3. It indulges in all forms of body shaming but is especially repugnant when it compares being fat to being differently-abled. 

The very thought that when you’re ‘overweight’ or ‘bald’, then the only beauty you have is ‘inner beauty’ is flawed at so many levels. 

To automatically assume that a person who is ‘fat’ (or as the filmmakers put it, constantly, ‘moti bhains‘) is not attractive is a regressive ideology that directly promotes fat-shaming. To assume that it will be difficult to balance a scooty with an overweight person as the pillion rider is not funny, and also, practically wrong. 

The other extreme, with the characters casually indulge in thin-shaming, is also promoting body shaming, and not helping any cause.

However, the one scene where the filmmakers really take it too far (considering the film’s entire set-up is problematic) is where Chaman realizes his love for Apsara, only after he sees his colleague’s mute wife. Last I checked, being differently-abled is very different from being fat. And to even, in an indirect way (though it appeared pretty direct in the film), compare the two is highly insensitive. 

4. It promotes casual sexism. 

There is a scene, that also appears in the trailer, where Chaman’s mother admonishes the maid for her clothing choices because her own son is staring at her pervertedly. 

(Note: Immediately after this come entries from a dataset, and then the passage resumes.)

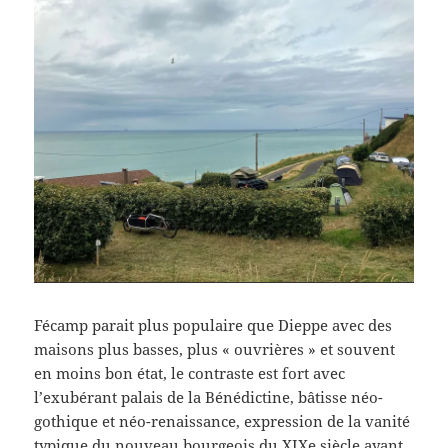
Fécamp parait plus populaire que Dieppe avec des
maisons plus basses, plus « ouvrières » et souvent
en moins bon état, le contraste est fort avec
l’exubérant palais de la Bénédictine, bâtisse néo-
gothique et néo-renaissance, expression de la vanité
typique du nouveau bourgeois du XIXe siècle ayant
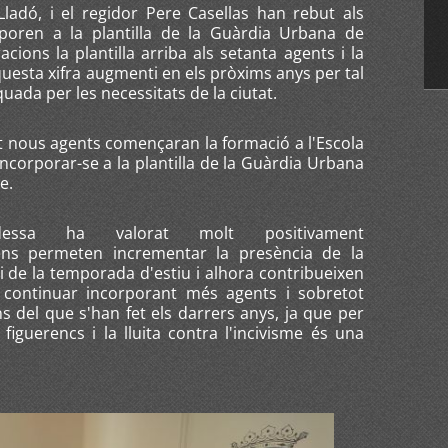
Lladó, i el regidor Pere Casellas han rebut als
poren a la plantilla de la Guàrdia Urbana de
ions la plantilla arriba als setanta agents i la
uesta xifra augmenti en els pròxims anys per tal
ada per les necessitats de la ciutat.
 nous agents començaran la formació a l'Escola
incorporar-se a la plantilla de la Guàrdia Urbana
ve.
ldessa ha valorat molt positivament
ens permeten incrementar la presència de la
ci de la temporada d'estiu i alhora contribueixen
e continuar incorporant més agents i sobretot
ns del que s'han fet els darrers anys, ja que per
figuerencs i la lluita contra l'incivisme és una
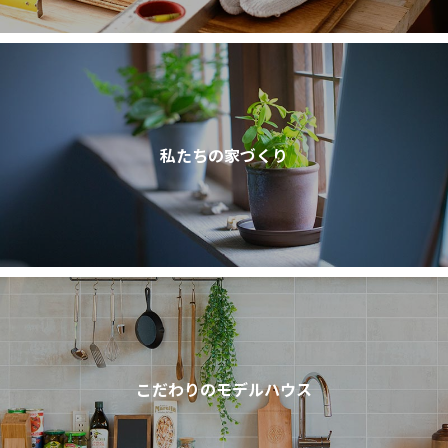
私たちの家づくり
こだわりのモデルハウス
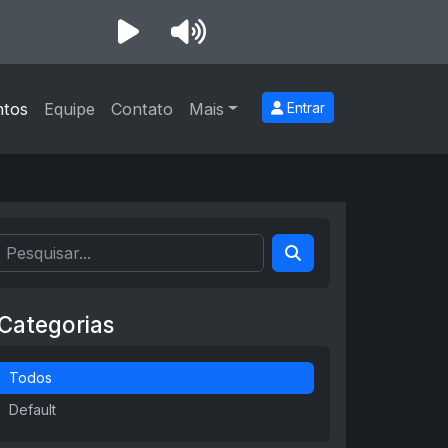
ntos
Equipe
Contato
Mais
Entrar
Categorias
Todos
Default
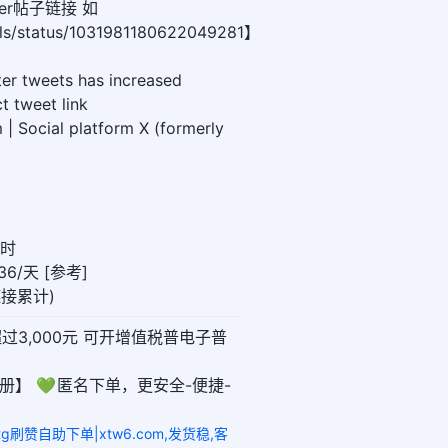
er帖子链接 如
olls/status/1031981180622049281】
ter tweets has increased
t tweet link
 | Social platform X (formerly
小时
6/天 [参考]
链接累计)
超过3,000元 可开增值税普电子普
册】 💚 匿名下单，更安全-便捷-
tg刷赞自助下单|xtw6.com,发货稳,客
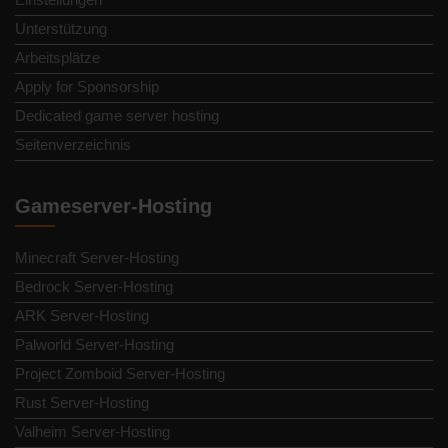
Unterstützung
Arbeitsplätze
Apply for Sponsorship
Dedicated game server hosting
Seitenverzeichnis
Gameserver-Hosting
Minecraft Server-Hosting
Bedrock Server-Hosting
ARK Server-Hosting
Palworld Server-Hosting
Project Zomboid Server-Hosting
Rust Server-Hosting
Valheim Server-Hosting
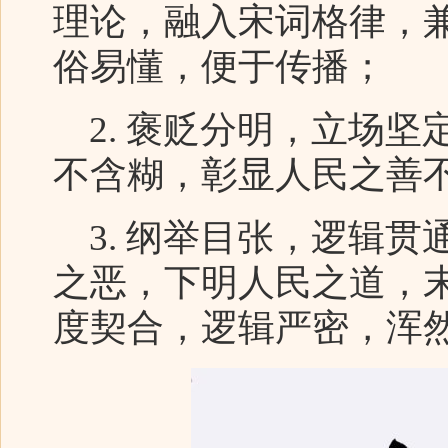
理论，融入宋词格律，
俗易懂，便于传播；
2. 褒贬分明，立场坚
不含糊，彰显人民之善
3. 纲举目张，逻辑贯
之恶，下明人民之道，
度契合，逻辑严密，浑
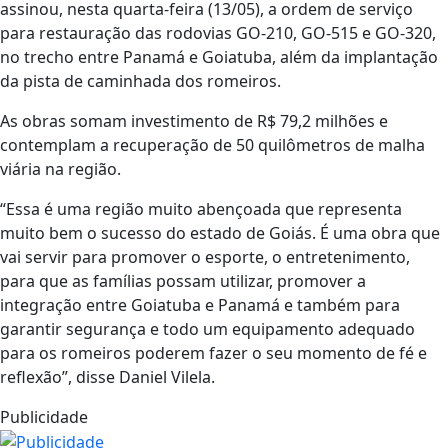
assinou, nesta quarta-feira (13/05), a ordem de serviço
para restauração das rodovias GO-210, GO-515 e GO-320,
no trecho entre Panamá e Goiatuba, além da implantação
da pista de caminhada dos romeiros.
As obras somam investimento de R$ 79,2 milhões e
contemplam a recuperação de 50 quilômetros de malha
viária na região.
“Essa é uma região muito abençoada que representa
muito bem o sucesso do estado de Goiás. É uma obra que
vai servir para promover o esporte, o entretenimento,
para que as famílias possam utilizar, promover a
integração entre Goiatuba e Panamá e também para
garantir segurança e todo um equipamento adequado
para os romeiros poderem fazer o seu momento de fé e
reflexão”, disse Daniel Vilela.
Publicidade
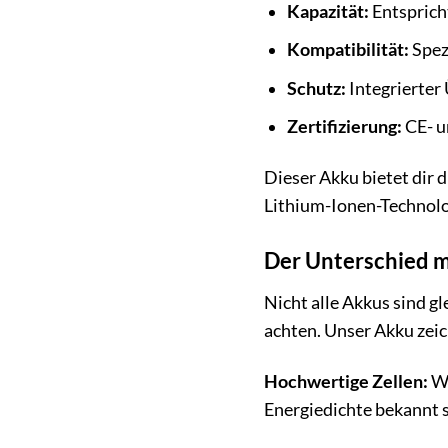
Kapazität:
Entsprich
Kompatibilität:
Spez
Schutz:
Integrierter
Zertifizierung:
CE- u
Dieser Akku bietet dir 
Lithium-Ionen-Technolog
Der Unterschied m
Nicht alle Akkus sind g
achten. Unser Akku zeic
Hochwertige Zellen:
Wi
Energiedichte bekannt s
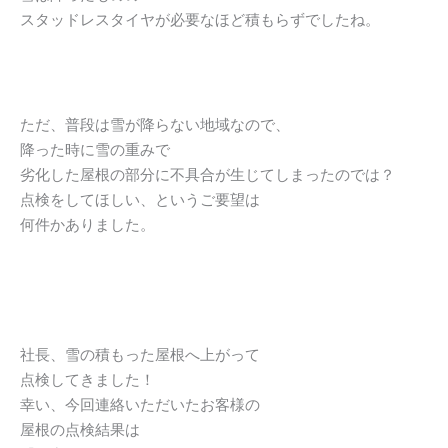
スタッドレスタイヤが必要なほど積もらずでしたね。
ただ、普段は雪が降らない地域なので、
降った時に雪の重みで
劣化した屋根の部分に不具合が生じてしまったのでは？
点検をしてほしい、というご要望は
何件かありました。
社長、雪の積もった屋根へ上がって
点検してきました！
幸い、今回連絡いただいたお客様の
屋根の点検結果は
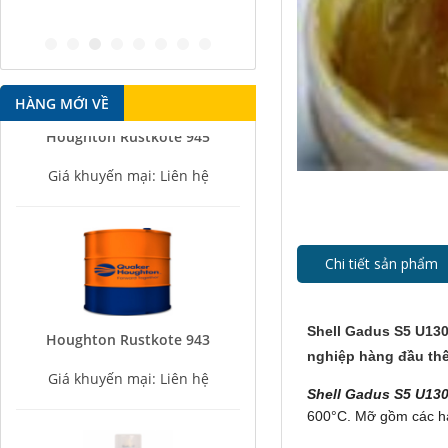
antirust agent
HÀNG MỚI VỀ
Houghton Rustkote 945
Giá khuyến mại: Liên hệ
Chi tiết sản phẩm
Houghton Rustkote 943
Shell Gadus S5 U13
nghiệp hàng đầu thế
Giá khuyến mại: Liên hệ
Shell Gadus S5 U13
600°C. Mỡ gồm các hạt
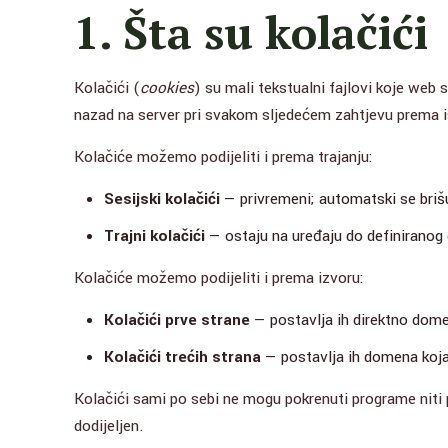
1. Šta su kolačići
Kolačići (
cookies
) su mali tekstualni fajlovi koje web 
nazad na server pri svakom sljedećem zahtjevu prema is
Kolačiće možemo podijeliti i prema trajanju:
Sesijski kolačići
— privremeni; automatski se brišu
Trajni kolačići
— ostaju na uređaju do definiranog d
Kolačiće možemo podijeliti i prema izvoru:
Kolačići prve strane
— postavlja ih direktno domen
Kolačići trećih strana
— postavlja ih domena koja
Kolačići sami po sebi ne mogu pokrenuti programe niti p
dodijeljen.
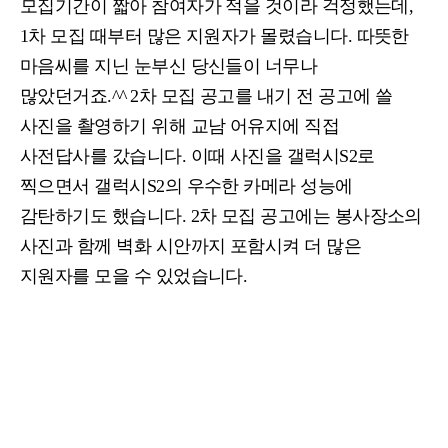
모집기간이 짧아 참여자가 적을 것이라 걱정했는데
,
1
차 모집 때부터 많은 지원자가 몰렸습니다
.
따뜻한
마음씨를 지닌 눈부신 당신들이 너무나
많았던거죠
.^^
2
차 모집 공고를 내기 전 공고에 쓸
사진을 촬영하기 위해 교남 어유지에 직접
사전답사를 갔습니다
.
이때 사진을 갤럭시
S2
로
찍으면서 갤럭시
S2
의 우수한 카메라 성능에
감탄하기도 했습니다
. 2
차 모집 공고에는 봉사장소의
사진과 함께 벽화 시안까지 포함시켜 더 많은
지원자를 모을 수 있었습니다.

The need is to teach men to be better, not to ask women to ‘dress more conservatively’. (How many memos did the filmmakers miss, really?)

The film makes constant references to the fact that being a 30-yr-old virgin is a modern sin. It also alludes to how, seeking the services of a prostitute, can cause AIDS. 

It’s okay to take a little freedom when you’re creating a comedy. It’s okay to exaggerate or underplay a situation when you’re creating a dramatic situation. But Ujda Chaman fails to be hilarious or entertaining, almost as if it compiled all of its hilarious dialogues in the trailer and left none for the film. 

The end result – the freedom it takes with humor makes you cringe and the dramatic exaggerations appear stereotypical or falsified (even when you know they are rooted in reality). 

The only saving grace of the film is actor Grusha Kapoor’s realistic portrayal of a typical Indian mom – but the dialogues she’s been provided are a topic for another discussion. 

With everything going wrong in a poorly written film, it’s honestly difficult to focus on the subject, let alone empathize with the protagonist or understand his predicament. The movie’s makers undertook many efforts to be branded as the first Hindi-language film to deal with male pattern baldness. They earned the brand, but they did a great disservice to the subject.